== DATA IN THIS EXERCISE ==
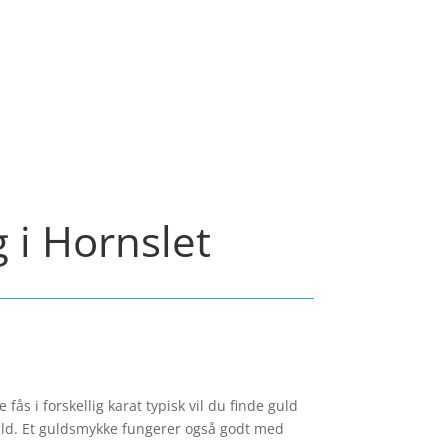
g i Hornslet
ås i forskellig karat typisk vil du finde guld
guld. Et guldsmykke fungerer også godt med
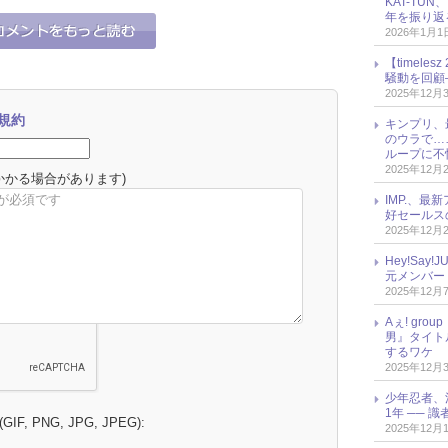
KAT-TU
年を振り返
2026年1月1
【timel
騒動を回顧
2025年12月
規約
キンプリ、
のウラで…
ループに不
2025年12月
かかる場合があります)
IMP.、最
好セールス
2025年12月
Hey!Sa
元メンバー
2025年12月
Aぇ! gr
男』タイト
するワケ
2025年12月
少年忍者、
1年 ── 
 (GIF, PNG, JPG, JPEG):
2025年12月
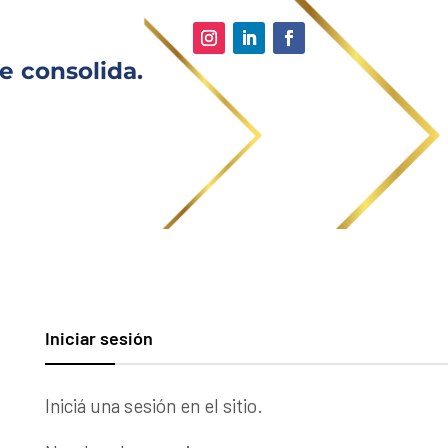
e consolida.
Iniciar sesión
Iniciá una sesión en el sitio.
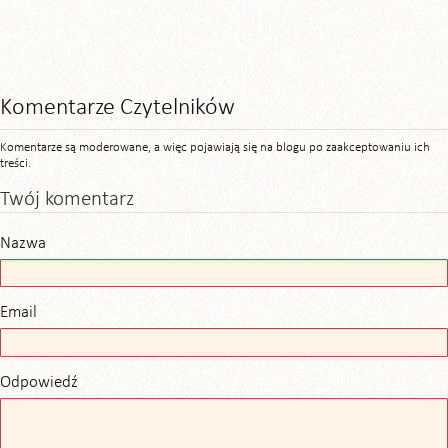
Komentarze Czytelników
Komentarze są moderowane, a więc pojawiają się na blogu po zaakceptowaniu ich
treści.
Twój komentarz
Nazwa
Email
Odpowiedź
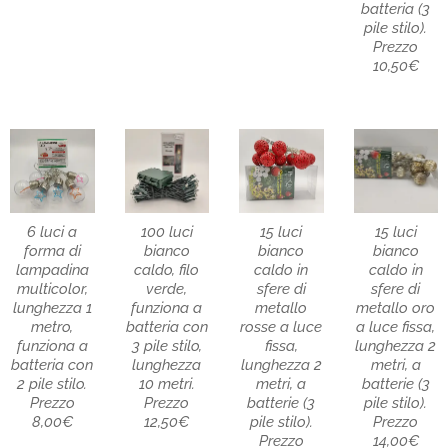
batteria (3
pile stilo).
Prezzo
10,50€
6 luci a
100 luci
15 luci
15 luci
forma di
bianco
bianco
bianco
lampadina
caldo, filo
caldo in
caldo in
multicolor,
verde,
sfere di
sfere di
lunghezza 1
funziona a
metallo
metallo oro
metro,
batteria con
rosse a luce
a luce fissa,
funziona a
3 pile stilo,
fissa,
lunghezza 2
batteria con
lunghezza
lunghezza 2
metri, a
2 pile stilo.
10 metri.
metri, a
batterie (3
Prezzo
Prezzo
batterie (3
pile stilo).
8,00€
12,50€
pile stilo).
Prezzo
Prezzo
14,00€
===
== DATA IN THIS EXERCISE ==
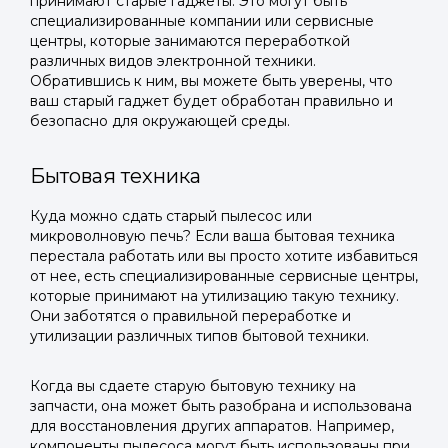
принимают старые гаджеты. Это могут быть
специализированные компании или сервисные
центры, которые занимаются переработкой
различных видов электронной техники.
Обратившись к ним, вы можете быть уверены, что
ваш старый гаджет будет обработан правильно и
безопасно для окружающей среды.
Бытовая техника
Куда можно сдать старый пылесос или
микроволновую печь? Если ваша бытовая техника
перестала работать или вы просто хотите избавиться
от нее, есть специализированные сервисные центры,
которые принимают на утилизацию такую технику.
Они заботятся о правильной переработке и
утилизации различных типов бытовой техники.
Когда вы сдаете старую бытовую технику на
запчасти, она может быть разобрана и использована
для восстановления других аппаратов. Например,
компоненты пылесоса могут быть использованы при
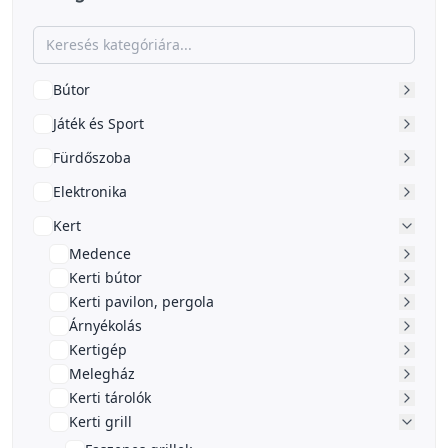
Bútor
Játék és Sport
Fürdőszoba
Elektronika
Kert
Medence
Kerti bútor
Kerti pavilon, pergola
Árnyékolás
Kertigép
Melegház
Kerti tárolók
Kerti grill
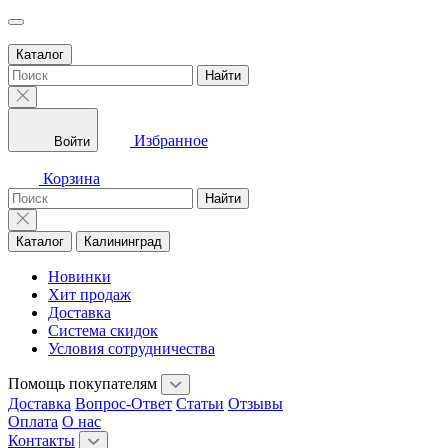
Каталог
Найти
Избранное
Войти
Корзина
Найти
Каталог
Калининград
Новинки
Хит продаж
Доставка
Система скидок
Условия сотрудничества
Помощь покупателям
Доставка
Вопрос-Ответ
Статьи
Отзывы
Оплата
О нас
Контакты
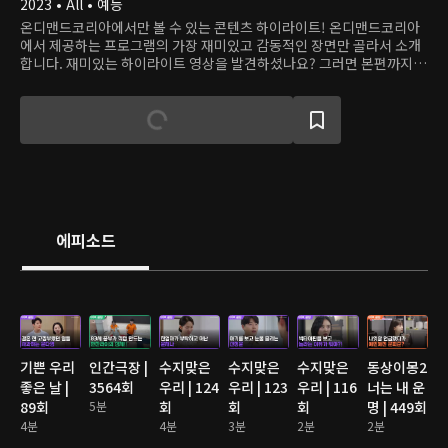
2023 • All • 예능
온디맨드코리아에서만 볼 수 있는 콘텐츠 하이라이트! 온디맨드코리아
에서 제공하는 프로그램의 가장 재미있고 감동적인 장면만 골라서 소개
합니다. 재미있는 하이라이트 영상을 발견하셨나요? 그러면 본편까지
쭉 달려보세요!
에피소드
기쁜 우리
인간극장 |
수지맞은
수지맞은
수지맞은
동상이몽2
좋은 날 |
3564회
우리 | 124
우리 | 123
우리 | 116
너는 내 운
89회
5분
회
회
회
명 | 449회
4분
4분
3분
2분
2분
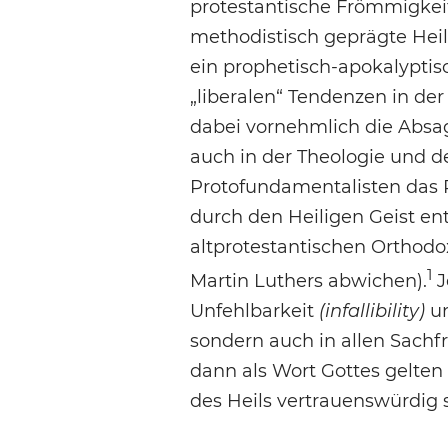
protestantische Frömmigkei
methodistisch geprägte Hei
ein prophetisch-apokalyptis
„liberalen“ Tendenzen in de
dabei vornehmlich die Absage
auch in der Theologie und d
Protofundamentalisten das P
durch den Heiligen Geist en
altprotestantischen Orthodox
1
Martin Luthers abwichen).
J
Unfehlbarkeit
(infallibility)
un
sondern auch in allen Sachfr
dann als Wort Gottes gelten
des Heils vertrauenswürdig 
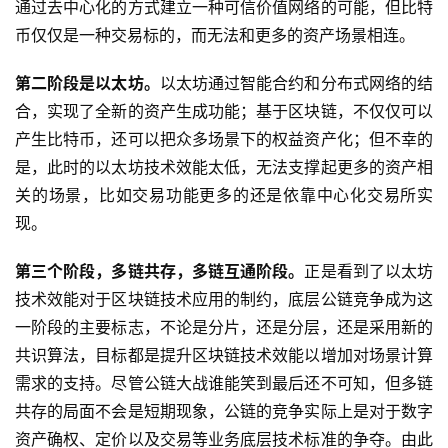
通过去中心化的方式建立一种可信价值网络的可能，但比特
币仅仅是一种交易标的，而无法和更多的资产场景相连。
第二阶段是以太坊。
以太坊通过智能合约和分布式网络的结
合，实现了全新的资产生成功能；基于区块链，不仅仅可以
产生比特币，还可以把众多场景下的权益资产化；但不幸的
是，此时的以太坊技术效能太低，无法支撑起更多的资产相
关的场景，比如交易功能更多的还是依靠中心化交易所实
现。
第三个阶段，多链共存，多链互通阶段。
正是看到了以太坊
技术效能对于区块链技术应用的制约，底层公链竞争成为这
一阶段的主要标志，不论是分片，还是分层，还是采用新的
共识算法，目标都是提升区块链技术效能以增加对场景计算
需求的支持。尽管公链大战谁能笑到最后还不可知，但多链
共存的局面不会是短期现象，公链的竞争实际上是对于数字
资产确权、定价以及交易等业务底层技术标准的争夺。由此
===
WHAT TO PRODUCE: Which lines of the records above contain the word "различных"? Copy each of those lines in full.

TASK SOLUTION:
различных видов электронной техники.
утилизации различных типов бытовой техники.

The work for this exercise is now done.